→ DIRECTIONS FOR THIS TASK
Reproduce all the rows that follow, swapping every instance of "scientific name" for "species" and changing nothing else. Omit the pictures from your output.

→ RAW RECORDS

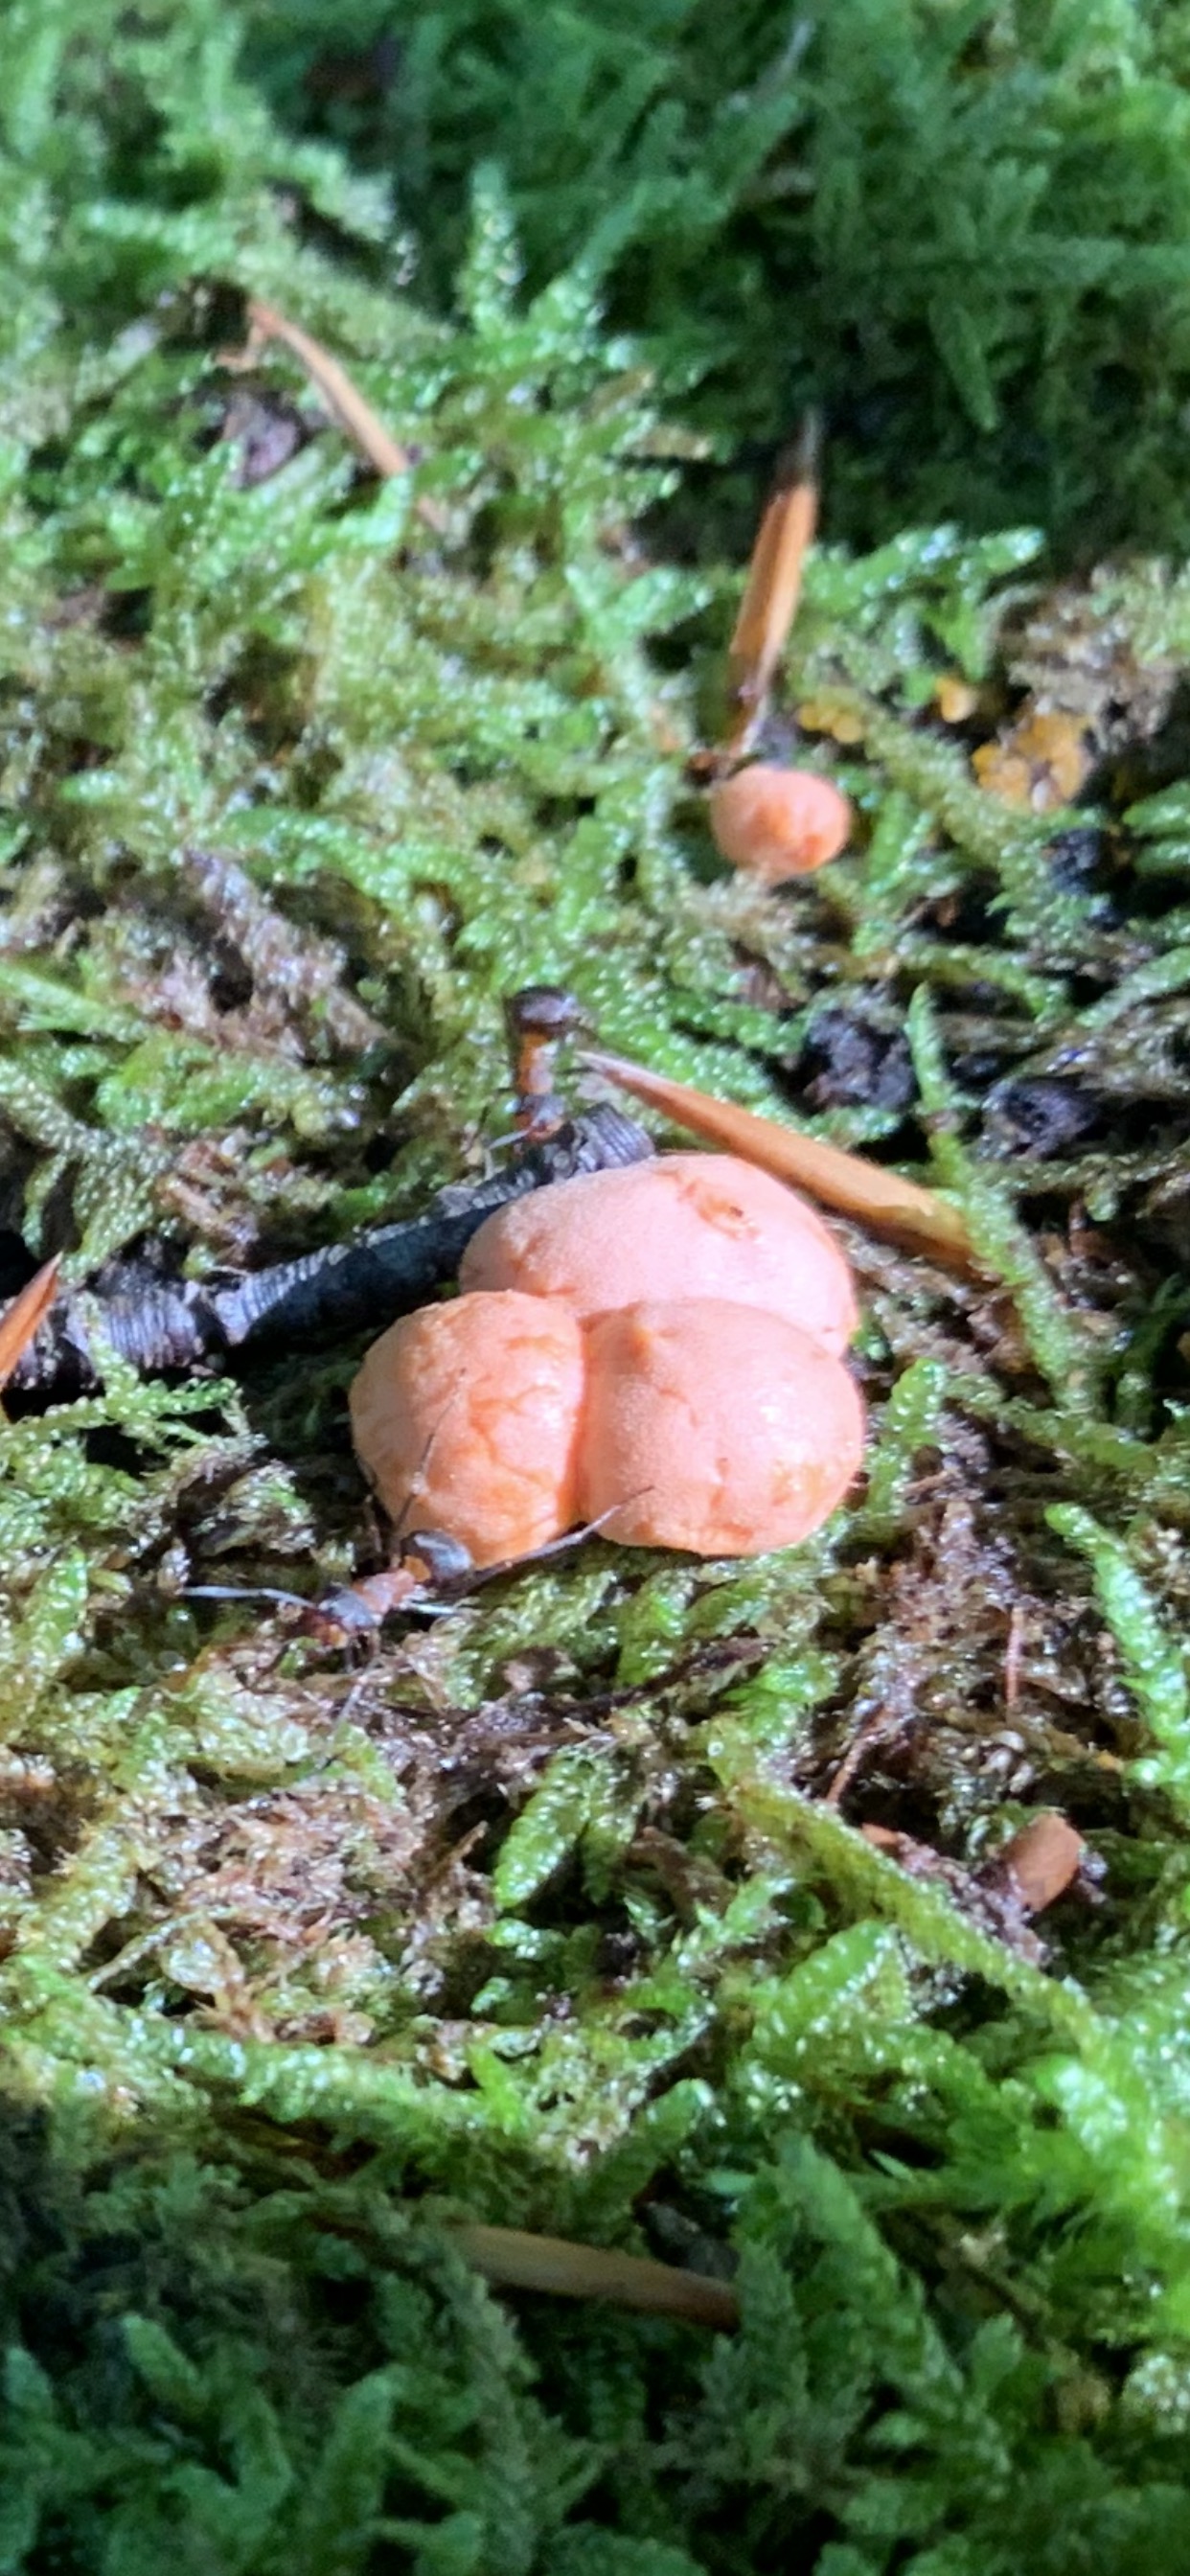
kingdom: Protozoa
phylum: Mycetozoa
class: Myxomycetes
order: Cribrariales
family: Tubiferaceae
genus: Lycogala
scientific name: Lycogala epidendrum
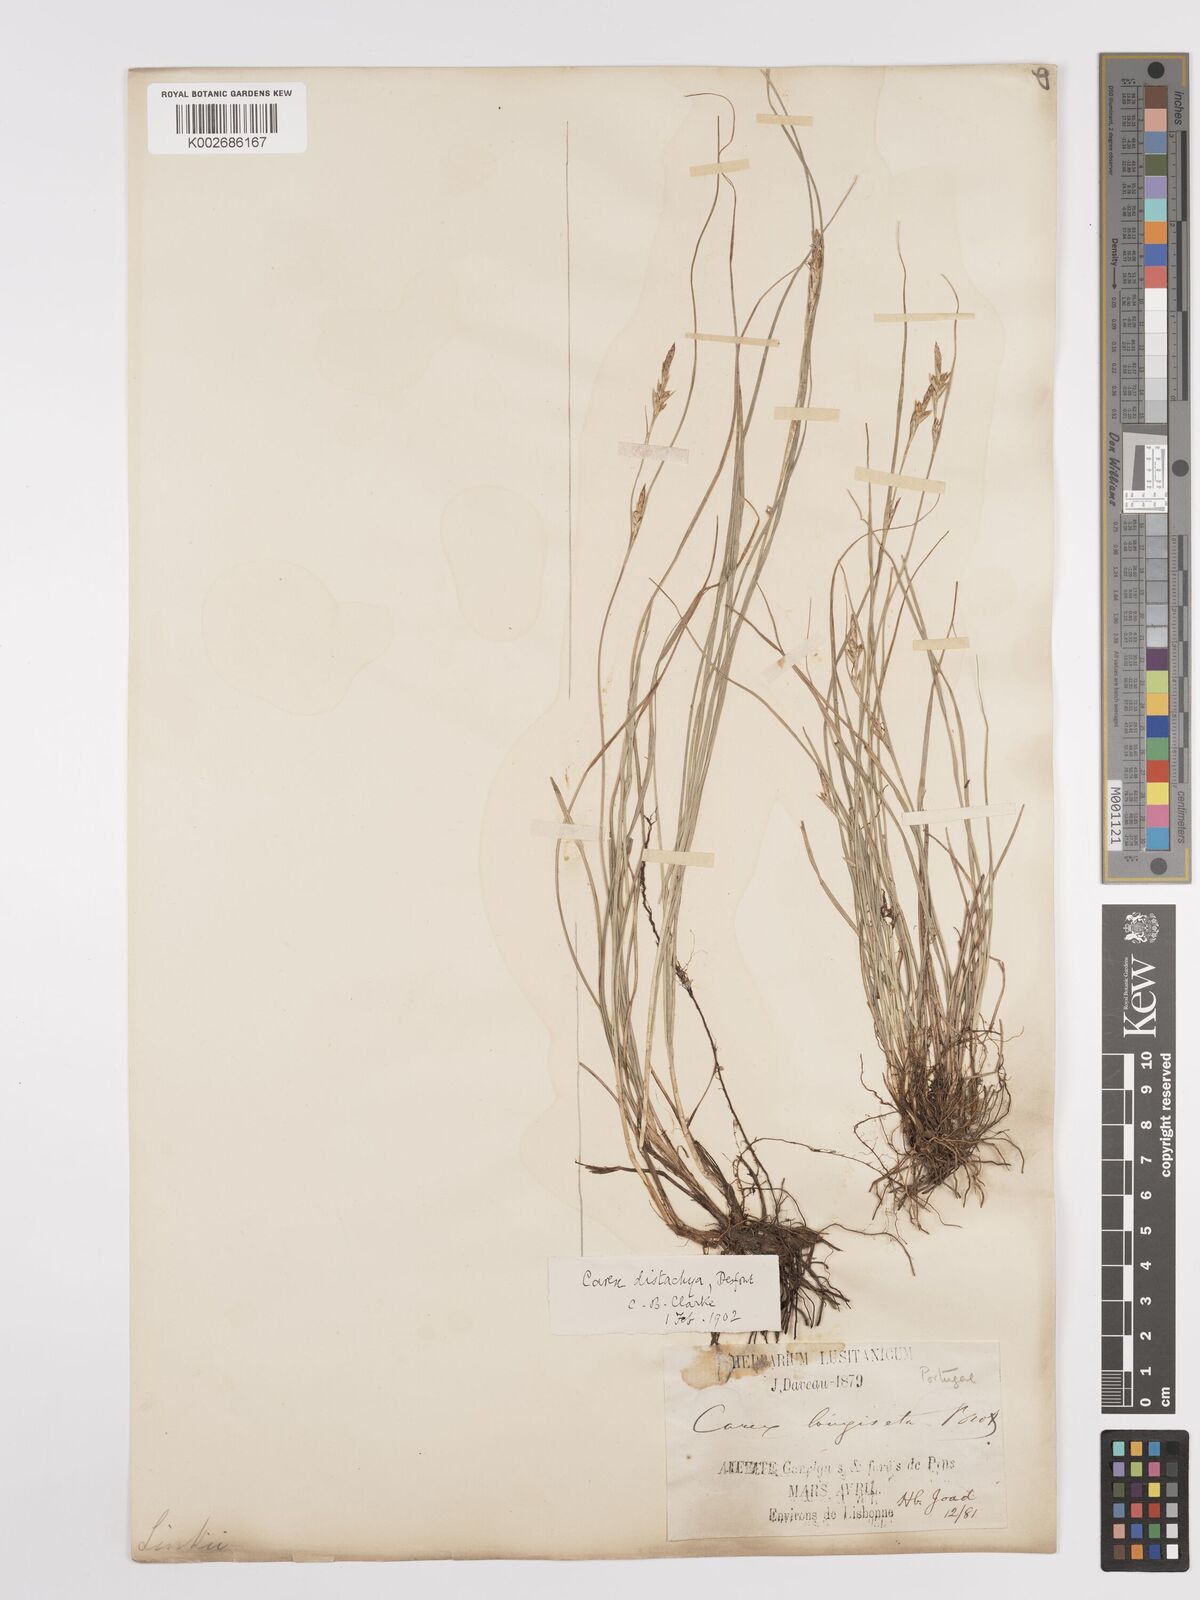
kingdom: Plantae
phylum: Tracheophyta
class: Liliopsida
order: Poales
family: Cyperaceae
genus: Carex
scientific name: Carex distachya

→ EXPECTED OUTPUT
kingdom: Protozoa
phylum: Mycetozoa
class: Myxomycetes
order: Cribrariales
family: Tubiferaceae
genus: Lycogala
species: Lycogala epidendrum
kingdom: Plantae
phylum: Tracheophyta
class: Liliopsida
order: Poales
family: Cyperaceae
genus: Carex
species: Carex distachya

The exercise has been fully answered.